Data listing
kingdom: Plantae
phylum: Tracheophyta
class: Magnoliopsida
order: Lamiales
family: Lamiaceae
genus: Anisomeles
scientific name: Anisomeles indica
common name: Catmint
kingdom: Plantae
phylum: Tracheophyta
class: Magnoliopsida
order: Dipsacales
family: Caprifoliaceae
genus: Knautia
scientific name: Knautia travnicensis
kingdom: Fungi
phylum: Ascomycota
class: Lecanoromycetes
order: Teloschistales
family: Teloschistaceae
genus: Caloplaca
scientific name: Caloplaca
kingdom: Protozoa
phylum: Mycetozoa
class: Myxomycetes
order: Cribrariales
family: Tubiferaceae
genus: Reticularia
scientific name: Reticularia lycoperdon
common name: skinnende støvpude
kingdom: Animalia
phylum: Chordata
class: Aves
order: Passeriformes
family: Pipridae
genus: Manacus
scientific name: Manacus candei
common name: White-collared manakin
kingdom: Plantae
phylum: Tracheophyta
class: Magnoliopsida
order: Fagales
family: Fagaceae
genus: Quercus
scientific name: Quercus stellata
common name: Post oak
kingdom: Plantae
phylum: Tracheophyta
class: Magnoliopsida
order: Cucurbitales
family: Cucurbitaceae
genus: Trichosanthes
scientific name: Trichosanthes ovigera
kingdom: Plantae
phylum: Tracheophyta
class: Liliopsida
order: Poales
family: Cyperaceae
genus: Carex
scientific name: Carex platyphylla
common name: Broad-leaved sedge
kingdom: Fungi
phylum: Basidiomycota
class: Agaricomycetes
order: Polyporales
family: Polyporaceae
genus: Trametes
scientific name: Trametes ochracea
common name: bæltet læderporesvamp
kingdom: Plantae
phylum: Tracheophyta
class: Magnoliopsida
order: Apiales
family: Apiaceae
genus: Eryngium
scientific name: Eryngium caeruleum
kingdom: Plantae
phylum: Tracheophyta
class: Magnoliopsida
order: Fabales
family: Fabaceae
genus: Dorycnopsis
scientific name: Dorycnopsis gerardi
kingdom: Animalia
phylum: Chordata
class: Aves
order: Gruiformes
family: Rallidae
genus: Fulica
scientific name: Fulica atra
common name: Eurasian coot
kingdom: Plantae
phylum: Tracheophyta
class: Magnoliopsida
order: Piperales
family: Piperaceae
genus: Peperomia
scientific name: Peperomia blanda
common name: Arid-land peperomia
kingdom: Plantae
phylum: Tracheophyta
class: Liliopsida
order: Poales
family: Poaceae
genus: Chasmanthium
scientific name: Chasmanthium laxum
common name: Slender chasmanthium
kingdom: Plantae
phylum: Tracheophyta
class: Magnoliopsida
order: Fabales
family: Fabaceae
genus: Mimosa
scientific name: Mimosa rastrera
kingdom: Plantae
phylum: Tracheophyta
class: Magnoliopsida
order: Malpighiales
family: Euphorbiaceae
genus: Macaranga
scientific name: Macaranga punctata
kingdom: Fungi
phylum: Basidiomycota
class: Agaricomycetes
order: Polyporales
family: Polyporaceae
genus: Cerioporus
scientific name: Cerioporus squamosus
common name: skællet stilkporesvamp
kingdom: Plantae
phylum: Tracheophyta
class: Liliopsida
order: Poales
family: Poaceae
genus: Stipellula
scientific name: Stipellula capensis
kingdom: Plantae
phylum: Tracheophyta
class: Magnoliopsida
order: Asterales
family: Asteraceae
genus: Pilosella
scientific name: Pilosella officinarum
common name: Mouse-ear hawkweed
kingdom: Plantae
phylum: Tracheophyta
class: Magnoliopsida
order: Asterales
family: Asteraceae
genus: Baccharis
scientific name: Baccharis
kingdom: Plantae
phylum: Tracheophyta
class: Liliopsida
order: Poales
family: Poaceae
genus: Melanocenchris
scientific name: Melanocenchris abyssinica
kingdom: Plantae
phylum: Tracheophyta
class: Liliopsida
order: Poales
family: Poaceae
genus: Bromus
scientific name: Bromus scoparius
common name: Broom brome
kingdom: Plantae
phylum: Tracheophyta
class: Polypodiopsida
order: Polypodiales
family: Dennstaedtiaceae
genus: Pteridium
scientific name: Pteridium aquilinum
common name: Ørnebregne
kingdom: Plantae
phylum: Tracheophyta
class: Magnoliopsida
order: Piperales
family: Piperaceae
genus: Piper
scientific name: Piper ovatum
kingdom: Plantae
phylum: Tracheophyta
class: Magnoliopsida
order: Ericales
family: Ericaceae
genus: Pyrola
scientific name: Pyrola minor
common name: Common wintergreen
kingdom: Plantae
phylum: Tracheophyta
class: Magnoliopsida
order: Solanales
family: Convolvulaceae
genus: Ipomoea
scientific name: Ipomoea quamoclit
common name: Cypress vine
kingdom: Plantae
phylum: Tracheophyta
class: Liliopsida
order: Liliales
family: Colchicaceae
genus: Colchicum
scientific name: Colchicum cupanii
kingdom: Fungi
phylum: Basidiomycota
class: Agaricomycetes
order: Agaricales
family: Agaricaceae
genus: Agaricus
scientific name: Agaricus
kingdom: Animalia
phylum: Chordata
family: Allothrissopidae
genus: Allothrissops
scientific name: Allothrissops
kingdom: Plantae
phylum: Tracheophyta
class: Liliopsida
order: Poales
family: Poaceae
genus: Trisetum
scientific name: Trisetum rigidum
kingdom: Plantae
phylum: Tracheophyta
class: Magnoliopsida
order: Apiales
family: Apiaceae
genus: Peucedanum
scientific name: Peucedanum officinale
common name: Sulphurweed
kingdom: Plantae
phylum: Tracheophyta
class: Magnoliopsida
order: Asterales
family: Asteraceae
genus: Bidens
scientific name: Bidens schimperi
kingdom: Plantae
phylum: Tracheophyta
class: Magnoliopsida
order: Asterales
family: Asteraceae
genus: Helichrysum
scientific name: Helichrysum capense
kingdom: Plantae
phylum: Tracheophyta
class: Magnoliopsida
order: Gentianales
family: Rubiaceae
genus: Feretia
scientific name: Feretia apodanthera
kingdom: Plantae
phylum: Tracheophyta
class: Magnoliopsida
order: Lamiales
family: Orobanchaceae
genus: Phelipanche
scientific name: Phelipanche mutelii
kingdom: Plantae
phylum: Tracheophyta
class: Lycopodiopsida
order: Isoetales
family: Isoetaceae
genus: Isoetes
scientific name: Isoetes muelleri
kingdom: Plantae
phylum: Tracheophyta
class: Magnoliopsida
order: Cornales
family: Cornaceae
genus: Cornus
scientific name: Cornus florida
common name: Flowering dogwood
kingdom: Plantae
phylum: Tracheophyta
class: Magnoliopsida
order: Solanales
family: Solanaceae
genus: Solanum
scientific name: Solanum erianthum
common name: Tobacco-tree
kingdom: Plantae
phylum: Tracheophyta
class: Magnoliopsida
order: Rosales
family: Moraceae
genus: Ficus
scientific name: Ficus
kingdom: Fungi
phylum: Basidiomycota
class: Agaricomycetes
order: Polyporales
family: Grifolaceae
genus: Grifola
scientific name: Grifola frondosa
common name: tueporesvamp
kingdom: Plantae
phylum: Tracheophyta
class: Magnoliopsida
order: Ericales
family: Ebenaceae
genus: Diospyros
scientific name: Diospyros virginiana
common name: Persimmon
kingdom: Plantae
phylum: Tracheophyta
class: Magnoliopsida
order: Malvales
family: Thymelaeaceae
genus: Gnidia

* [TASK DETAILS]:
Copy out, word for word, the lines of the data that start with the line containing "scientific name: Agaricus" and run through the final line.

* [FULL OUTPUT]:
scientific name: Agaricus
kingdom: Animalia
phylum: Chordata
family: Allothrissopidae
genus: Allothrissops
scientific name: Allothrissops
kingdom: Plantae
phylum: Tracheophyta
class: Liliopsida
order: Poales
family: Poaceae
genus: Trisetum
scientific name: Trisetum rigidum
kingdom: Plantae
phylum: Tracheophyta
class: Magnoliopsida
order: Apiales
family: Apiaceae
genus: Peucedanum
scientific name: Peucedanum officinale
common name: Sulphurweed
kingdom: Plantae
phylum: Tracheophyta
class: Magnoliopsida
order: Asterales
family: Asteraceae
genus: Bidens
scientific name: Bidens schimperi
kingdom: Plantae
phylum: Tracheophyta
class: Magnoliopsida
order: Asterales
family: Asteraceae
genus: Helichrysum
scientific name: Helichrysum capense
kingdom: Plantae
phylum: Tracheophyta
class: Magnoliopsida
order: Gentianales
family: Rubiaceae
genus: Feretia
scientific name: Feretia apodanthera
kingdom: Plantae
phylum: Tracheophyta
class: Magnoliopsida
order: Lamiales
family: Orobanchaceae
genus: Phelipanche
scientific name: Phelipanche mutelii
kingdom: Plantae
phylum: Tracheophyta
class: Lycopodiopsida
order: Isoetales
family: Isoetaceae
genus: Isoetes
scientific name: Isoetes muelleri
kingdom: Plantae
phylum: Tracheophyta
class: Magnoliopsida
order: Cornales
family: Cornaceae
genus: Cornus
scientific name: Cornus florida
common name: Flowering dogwood
kingdom: Plantae
phylum: Tracheophyta
class: Magnoliopsida
order: Solanales
family: Solanaceae
genus: Solanum
scientific name: Solanum erianthum
common name: Tobacco-tree
kingdom: Plantae
phylum: Tracheophyta
class: Magnoliopsida
order: Rosales
family: Moraceae
genus: Ficus
scientific name: Ficus
kingdom: Fungi
phylum: Basidiomycota
class: Agaricomycetes
order: Polyporales
family: Grifolaceae
genus: Grifola
scientific name: Grifola frondosa
common name: tueporesvamp
kingdom: Plantae
phylum: Tracheophyta
class: Magnoliopsida
order: Ericales
family: Ebenaceae
genus: Diospyros
scientific name: Diospyros virginiana
common name: Persimmon
kingdom: Plantae
phylum: Tracheophyta
class: Magnoliopsida
order: Malvales
family: Thymelaeaceae
genus: Gnidia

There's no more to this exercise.